Be consistent, I think this is key too if you are trying to regain your baby's trust with sleep. Routines are helpful with this, we use (and have used for a LONG time) a short routine with nursing on a nursing pillow and snuggling with a lovie and a "shh" sound and white noise in the dark. These are Baby J's clear indicators that its sleep time. He now comes to me with a lovie or lays his head on the pillow (or throws the pillow at me!) and says shh when he is ready. I felt silly for a long time doing this but then one day he started doing those things and I felt vindicated.
Big kid treats, reminders and rhyming, I think routine helps with older kids too. Save something special that your older kid likes doing for naptime that is a treat only for that time of day. That and lots of warnings too, like "pretty soon we will have to put Baby X to sleep for a nap" and "ok, now we have to creep mousy because its time for baby X's nap." I give lots of reminders and then there is not a big shock of Be Quiet all of a sudden. We also say "creep mousy, creep mousy into grandpa's housey" in a whisper when we move around. Or we are quiet mice and that is like a game. I'm sure there are better rhymes out there.
Put your baby's trust first, I have a 3 1/2 year old and now he is pretty understanding of nap/night time and being quiet, etc. but we had many HORRIBLE days with him slamming the doors and demanding attention during naptime.
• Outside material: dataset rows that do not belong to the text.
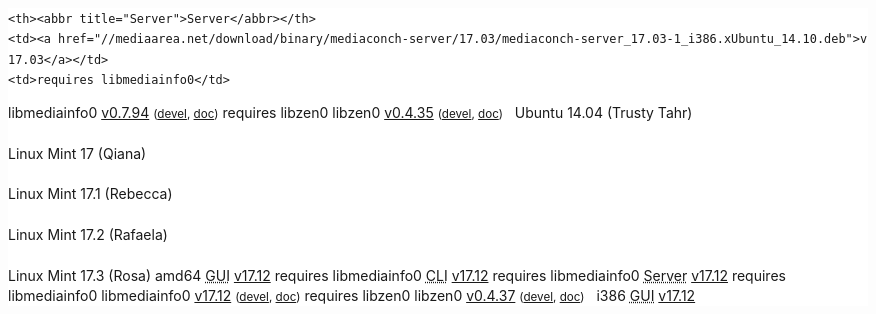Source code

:     <th><abbr title="Server">Server</abbr></th>
    <td><a href="//mediaarea.net/download/binary/mediaconch-server/17.03/mediaconch-server_17.03-1_i386.xUbuntu_14.10.deb">v17.03</a></td>
    <td>requires libmediainfo0</td>
</tr>
<tr>
    <th>libmediainfo0</th>
    <td><a href="//mediaarea.net/download/binary/libmediainfo0/0.7.94/libmediainfo0_0.7.94-1_i386.xUbuntu_14.10.deb">v0.7.94</a> <small>(<a href="//mediaarea.net/download/binary/libmediainfo0/0.7.94/libmediainfo-dev_0.7.94-1_i386.xUbuntu_14.10.deb">devel</a>, <a href="//mediaarea.net/download/binary/libmediainfo0/0.7.94/libmediainfo-doc_0.7.94-1_i386.xUbuntu_14.10.deb">doc</a>)</small></td>
    <td>requires libzen0</td>
</tr>
<tr>
    <th>libzen0</th>
    <td><a href="//mediaarea.net/download/binary/libzen0/0.4.35/libzen0_0.4.35-1_i386.xUbuntu_14.10.deb">v0.4.35</a> <small>(<a href="//mediaarea.net/download/binary/libzen0/0.4.35/libzen-dev_0.4.35-1_i386.xUbuntu_14.10.deb">devel</a>, <a href="//mediaarea.net/download/binary/libzen0/0.4.35/libzen-doc_0.4.35-1_i386.xUbuntu_14.10.deb">doc</a>)</small></td>
    <td>&nbsp;</td>
</tr>
<tr>
    <th rowspan="10" id="14.04">Ubuntu 14.04 (Trusty Tahr)<br /><br />Linux Mint 17 (Qiana)<br /><br />Linux Mint 17.1 (Rebecca)<br /><br />Linux Mint 17.2 (Rafaela)<br /><br />Linux Mint 17.3 (Rosa)</th>
    <th rowspan="5" id="14.04.amd64">amd64</th>
    <th><abbr title="Graphical User Interface">GUI</abbr></th>
    <td><a href="//mediaarea.net/download/binary/mediaconch-gui/17.12/mediaconch-gui_17.12-1_amd64.xUbuntu_14.04.deb">v17.12</a></td>
    <td>requires libmediainfo0</td>
</tr>
<tr>
    <th><abbr title="Command Line Interface">CLI</abbr></th>
    <td><a href="//mediaarea.net/download/binary/mediaconch/17.12/mediaconch_17.12-1_amd64.xUbuntu_14.04.deb">v17.12</a></td>
    <td>requires libmediainfo0</td>
</tr>
<tr>
    <th><abbr title="Server">Server</abbr></th>
    <td><a href="//mediaarea.net/download/binary/mediaconch-server/17.12/mediaconch-server_17.12-1_amd64.xUbuntu_14.04.deb">v17.12</a></td>
    <td>requires libmediainfo0</td>
</tr>
<tr>
    <th>libmediainfo0</th>
    <td><a href="//mediaarea.net/download/binary/libmediainfo0/17.12/libmediainfo0_17.12-1_amd64.xUbuntu_14.04.deb">v17.12</a> <small>(<a href="//mediaarea.net/download/binary/libmediainfo0/17.12/libmediainfo-dev_17.12-1_amd64.xUbuntu_14.04.deb">devel</a>, <a href="//mediaarea.net/download/binary/libmediainfo0/17.12/libmediainfo-doc_17.12-1_amd64.xUbuntu_14.04.deb">doc</a>)</small></td>
    <td>requires libzen0</td>
</tr>
<tr>
    <th>libzen0</th>
    <td><a href="//mediaarea.net/download/binary/libzen0/0.4.37/libzen0_0.4.37-1_amd64.xUbuntu_14.04.deb">v0.4.37</a> <small>(<a href="//mediaarea.net/download/binary/libzen0/0.4.37/libzen-dev_0.4.37-1_amd64.xUbuntu_14.04.deb">devel</a>, <a href="//mediaarea.net/download/binary/libzen0/0.4.37/libzen-doc_0.4.37-1_amd64.xUbuntu_14.04.deb">doc</a>)</small></td>
    <td>&nbsp;</td>
</tr>
<tr>
    <th rowspan="5" id="14.04.i386">i386</th>
    <th><abbr title="Graphical User Interface">GUI</abbr></th>
    <td><a href="//mediaarea.net/download/binary/mediaconch-gui/17.12/mediaconch-gui_17.12-1_i386.xUbuntu_14.04.deb">v17.12</a></td>
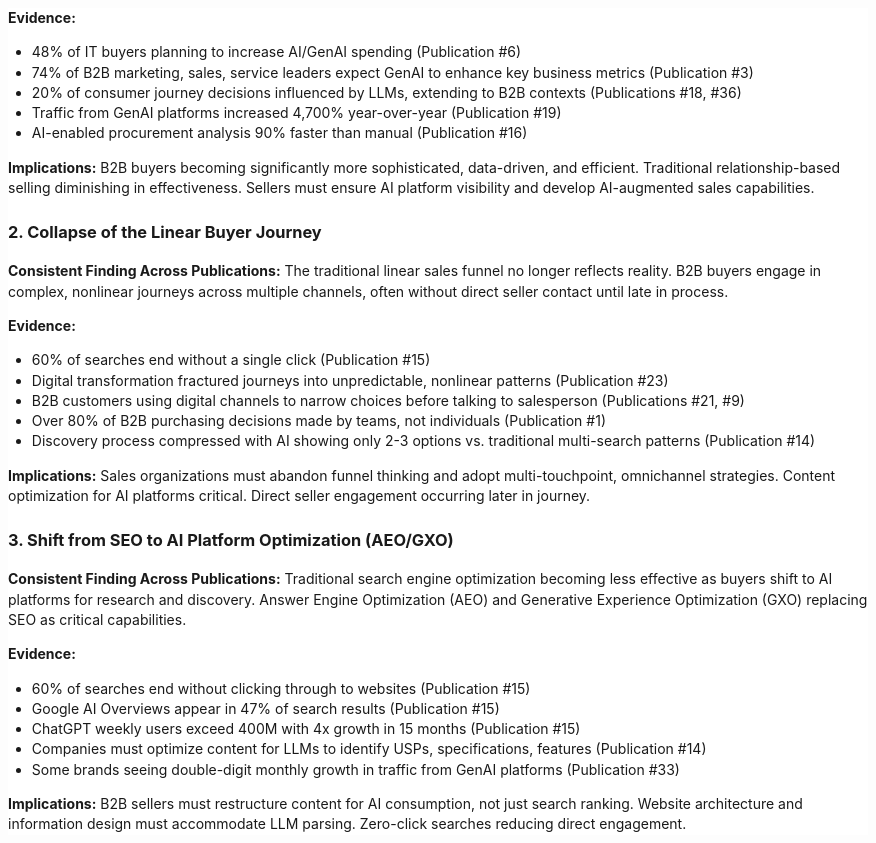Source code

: **Evidence:**
- 48% of IT buyers planning to increase AI/GenAI spending (Publication #6)
- 74% of B2B marketing, sales, service leaders expect GenAI to enhance key business metrics (Publication #3)
- 20% of consumer journey decisions influenced by LLMs, extending to B2B contexts (Publications #18, #36)
- Traffic from GenAI platforms increased 4,700% year-over-year (Publication #19)
- AI-enabled procurement analysis 90% faster than manual (Publication #16)

**Implications:**
B2B buyers becoming significantly more sophisticated, data-driven, and efficient. Traditional relationship-based selling diminishing in effectiveness. Sellers must ensure AI platform visibility and develop AI-augmented sales capabilities.

### 2. Collapse of the Linear Buyer Journey

**Consistent Finding Across Publications:**
The traditional linear sales funnel no longer reflects reality. B2B buyers engage in complex, nonlinear journeys across multiple channels, often without direct seller contact until late in process.

**Evidence:**
- 60% of searches end without a single click (Publication #15)
- Digital transformation fractured journeys into unpredictable, nonlinear patterns (Publication #23)
- B2B customers using digital channels to narrow choices before talking to salesperson (Publications #21, #9)
- Over 80% of B2B purchasing decisions made by teams, not individuals (Publication #1)
- Discovery process compressed with AI showing only 2-3 options vs. traditional multi-search patterns (Publication #14)

**Implications:**
Sales organizations must abandon funnel thinking and adopt multi-touchpoint, omnichannel strategies. Content optimization for AI platforms critical. Direct seller engagement occurring later in journey.

### 3. Shift from SEO to AI Platform Optimization (AEO/GXO)

**Consistent Finding Across Publications:**
Traditional search engine optimization becoming less effective as buyers shift to AI platforms for research and discovery. Answer Engine Optimization (AEO) and Generative Experience Optimization (GXO) replacing SEO as critical capabilities.

**Evidence:**
- 60% of searches end without clicking through to websites (Publication #15)
- Google AI Overviews appear in 47% of search results (Publication #15)
- ChatGPT weekly users exceed 400M with 4x growth in 15 months (Publication #15)
- Companies must optimize content for LLMs to identify USPs, specifications, features (Publication #14)
- Some brands seeing double-digit monthly growth in traffic from GenAI platforms (Publication #33)

**Implications:**
B2B sellers must restructure content for AI consumption, not just search ranking. Website architecture and information design must accommodate LLM parsing. Zero-click searches reducing direct engagement.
And you can't
ignore that in a tiny house when you are trying to put your baby down. In these cases, I would be the one to have to suck it up that day with ZERO time to myself and we would go for a walk and I would nap my baby in a carrier. This way, baby would get his nap and there wouldn't be anyone feeling alone and crying.
Multi-task and go somewhere else for naptime, of course, your older kid has a better understanding that you aren't leaving them forever when you leave the room but they also often feel alone, neglected, excluded and sad when you go to have special alone time that they are excluded from. My heart always broke for my DS1 when I saw it from his POV, so I tried to go somewhere with him for naptime. If you have somewhere within walking distance from your house that your kid likes going and your baby will sleep on the run this helped us on really crappy days. It diverges from the whole routine thing though.
Its tough to balance the two different schedules and sets of needs. There are times when our night story time (a really important time of day/routine thing for us) was interrupted 5+ times by Baby J waking up. I could see my older son getting sadder and sadder and feeling increasingly dejected and finally I decided that we needed to finish the last two dang pages of the book and that was the most important thing.
: I always
attend to crying or distressed sounds but our baby is one noisy sleeper, he talks, moans, flops all around, fusses, and takes a while to settle etc. Real crying takes presidence over pretty much everything else, but semi-wakeful noises (which we found we have a lot of) can wait if I am occupied with DS1. This was a shock for me to realize because I always just immediately responded with my boob to every little sound my DS1 ever made. I hope it gets easier soon for you.